**TASK PROMPT**: This task calls for copying every line of the records that includes the word "Riccati".

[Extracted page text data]

----------------

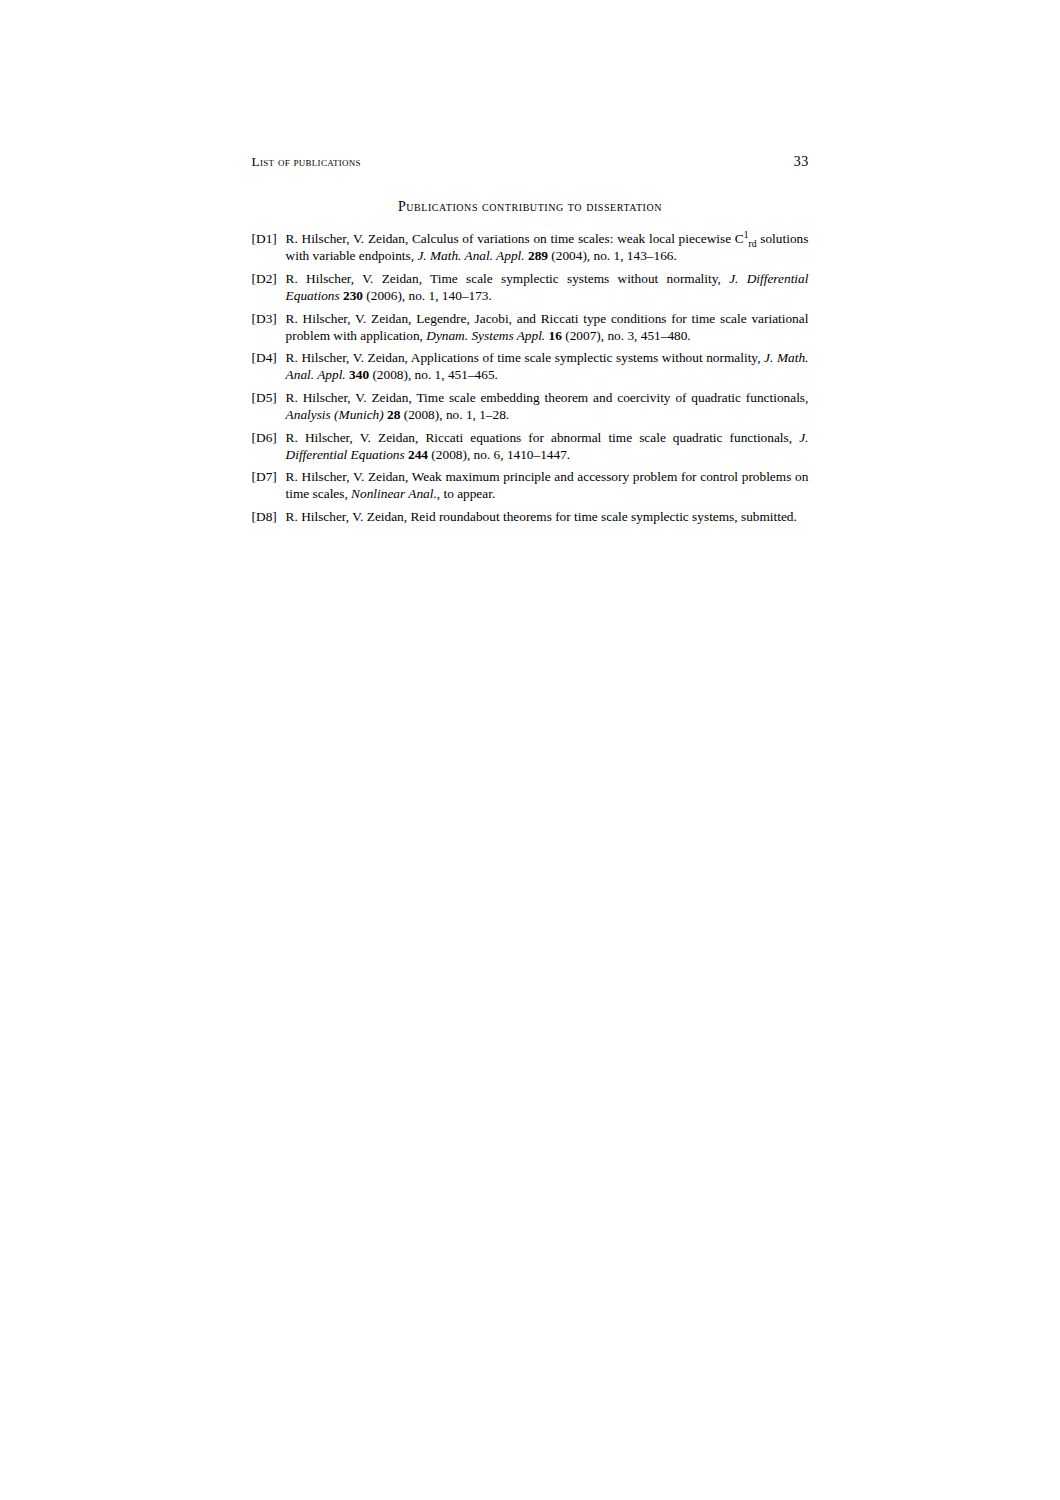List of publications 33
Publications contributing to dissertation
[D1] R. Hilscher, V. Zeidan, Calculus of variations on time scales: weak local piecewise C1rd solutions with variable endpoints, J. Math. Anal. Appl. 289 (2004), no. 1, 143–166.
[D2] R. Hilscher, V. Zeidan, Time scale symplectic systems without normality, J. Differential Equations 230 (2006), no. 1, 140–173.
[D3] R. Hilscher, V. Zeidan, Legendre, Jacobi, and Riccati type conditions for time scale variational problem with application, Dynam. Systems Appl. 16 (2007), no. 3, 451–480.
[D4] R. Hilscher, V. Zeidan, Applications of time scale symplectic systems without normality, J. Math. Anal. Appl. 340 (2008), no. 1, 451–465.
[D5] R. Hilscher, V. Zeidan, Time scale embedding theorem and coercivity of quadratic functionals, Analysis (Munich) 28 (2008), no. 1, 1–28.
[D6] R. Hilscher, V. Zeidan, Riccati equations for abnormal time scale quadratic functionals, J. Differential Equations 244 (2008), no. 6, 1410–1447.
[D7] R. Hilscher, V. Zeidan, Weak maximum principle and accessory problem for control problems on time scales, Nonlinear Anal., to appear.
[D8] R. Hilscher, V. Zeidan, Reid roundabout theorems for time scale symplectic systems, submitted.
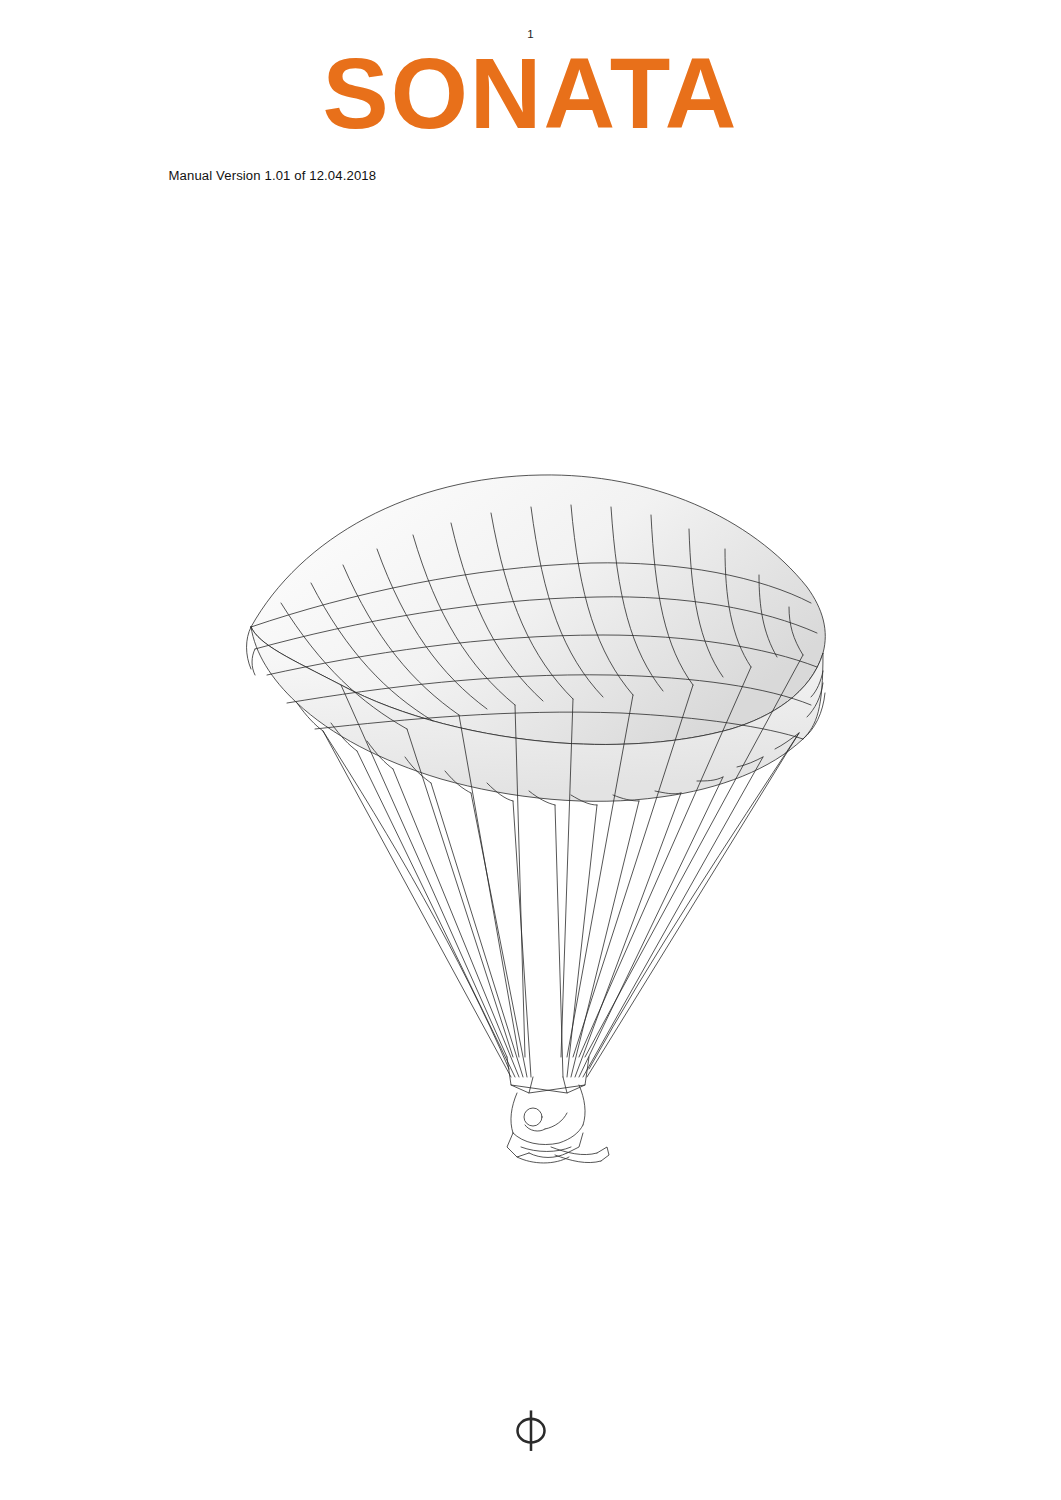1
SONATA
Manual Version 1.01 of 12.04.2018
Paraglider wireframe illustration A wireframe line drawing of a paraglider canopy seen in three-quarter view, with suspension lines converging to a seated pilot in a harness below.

----------------

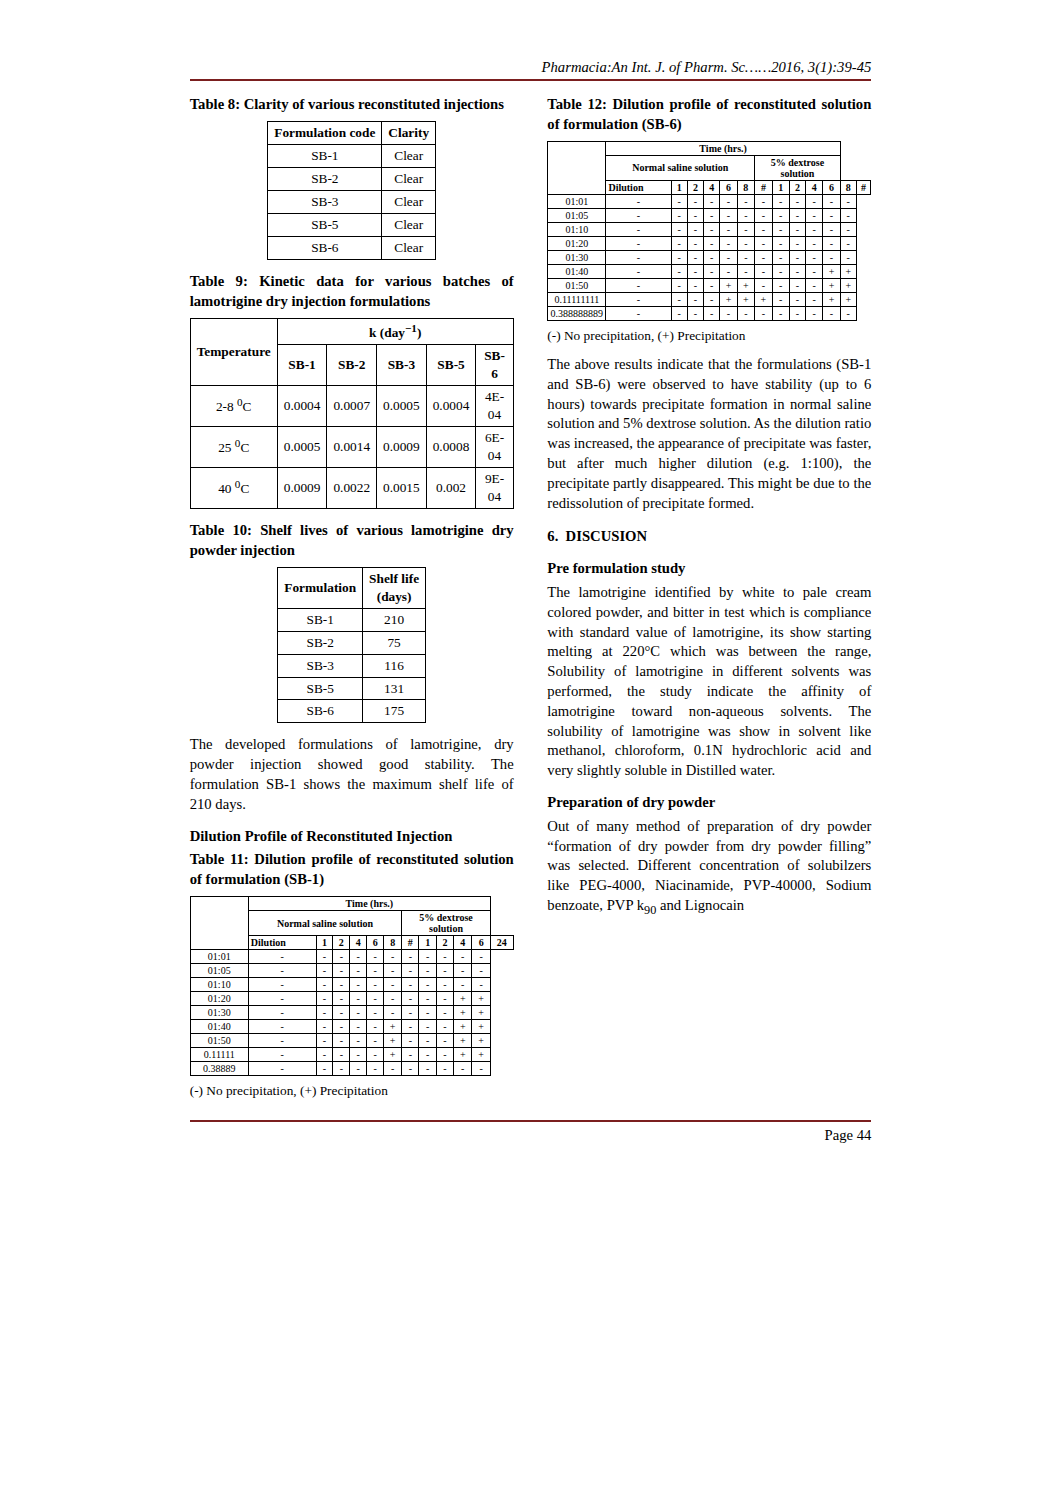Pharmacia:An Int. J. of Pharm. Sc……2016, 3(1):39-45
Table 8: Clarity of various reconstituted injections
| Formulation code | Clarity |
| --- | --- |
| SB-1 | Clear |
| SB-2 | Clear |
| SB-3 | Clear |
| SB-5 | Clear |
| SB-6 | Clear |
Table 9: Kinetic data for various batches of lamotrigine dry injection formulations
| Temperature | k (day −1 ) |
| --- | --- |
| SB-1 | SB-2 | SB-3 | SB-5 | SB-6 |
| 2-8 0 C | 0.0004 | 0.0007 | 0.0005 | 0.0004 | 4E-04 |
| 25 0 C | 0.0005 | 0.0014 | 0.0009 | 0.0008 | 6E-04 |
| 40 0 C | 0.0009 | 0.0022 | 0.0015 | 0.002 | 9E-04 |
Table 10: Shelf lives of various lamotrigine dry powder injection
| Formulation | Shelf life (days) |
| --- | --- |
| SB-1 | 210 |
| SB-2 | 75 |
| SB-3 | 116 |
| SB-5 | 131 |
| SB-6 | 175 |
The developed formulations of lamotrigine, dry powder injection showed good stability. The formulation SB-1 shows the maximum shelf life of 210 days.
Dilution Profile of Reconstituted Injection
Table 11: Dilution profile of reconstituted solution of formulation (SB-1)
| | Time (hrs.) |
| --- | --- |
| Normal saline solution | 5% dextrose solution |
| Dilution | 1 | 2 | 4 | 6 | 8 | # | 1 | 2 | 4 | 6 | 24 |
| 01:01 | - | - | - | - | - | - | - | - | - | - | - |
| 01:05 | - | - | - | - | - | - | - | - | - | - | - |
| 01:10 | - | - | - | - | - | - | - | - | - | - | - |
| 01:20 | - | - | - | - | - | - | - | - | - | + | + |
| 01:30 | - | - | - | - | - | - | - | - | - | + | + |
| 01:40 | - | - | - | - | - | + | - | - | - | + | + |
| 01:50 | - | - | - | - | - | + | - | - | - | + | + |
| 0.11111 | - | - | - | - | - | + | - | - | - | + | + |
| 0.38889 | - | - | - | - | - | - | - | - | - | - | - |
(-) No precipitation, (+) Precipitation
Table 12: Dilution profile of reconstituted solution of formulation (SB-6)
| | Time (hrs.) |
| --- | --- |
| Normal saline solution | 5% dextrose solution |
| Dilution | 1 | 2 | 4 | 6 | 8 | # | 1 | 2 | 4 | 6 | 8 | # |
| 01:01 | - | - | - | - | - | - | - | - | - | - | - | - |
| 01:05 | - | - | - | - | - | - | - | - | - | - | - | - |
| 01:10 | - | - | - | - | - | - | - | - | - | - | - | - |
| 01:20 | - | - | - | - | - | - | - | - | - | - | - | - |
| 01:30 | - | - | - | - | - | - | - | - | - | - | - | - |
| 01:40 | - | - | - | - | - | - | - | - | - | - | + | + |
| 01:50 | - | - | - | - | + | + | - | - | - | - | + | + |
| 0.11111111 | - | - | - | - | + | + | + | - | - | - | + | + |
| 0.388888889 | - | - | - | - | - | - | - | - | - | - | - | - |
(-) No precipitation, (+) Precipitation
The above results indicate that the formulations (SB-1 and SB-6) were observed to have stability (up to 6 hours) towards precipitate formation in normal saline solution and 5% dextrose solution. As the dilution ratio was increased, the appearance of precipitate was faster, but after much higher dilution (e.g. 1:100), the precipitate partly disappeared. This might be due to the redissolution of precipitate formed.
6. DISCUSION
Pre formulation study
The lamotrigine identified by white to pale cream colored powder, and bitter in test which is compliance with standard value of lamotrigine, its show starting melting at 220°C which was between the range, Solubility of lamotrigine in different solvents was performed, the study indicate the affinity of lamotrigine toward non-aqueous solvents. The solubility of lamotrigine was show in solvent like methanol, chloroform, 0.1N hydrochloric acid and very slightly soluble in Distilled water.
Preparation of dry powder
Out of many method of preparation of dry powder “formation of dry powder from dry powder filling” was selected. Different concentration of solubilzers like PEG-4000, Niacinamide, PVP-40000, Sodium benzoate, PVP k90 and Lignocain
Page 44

----------------

**ANSWER SPACE**:
[D3] R. Hilscher, V. Zeidan, Legendre, Jacobi, and Riccati type conditions for time scale variational problem with application, Dynam. Systems Appl. 16 (2007), no. 3, 451–480.
[D6] R. Hilscher, V. Zeidan, Riccati equations for abnormal time scale quadratic functionals, J. Differential Equations 244 (2008), no. 6, 1410–1447.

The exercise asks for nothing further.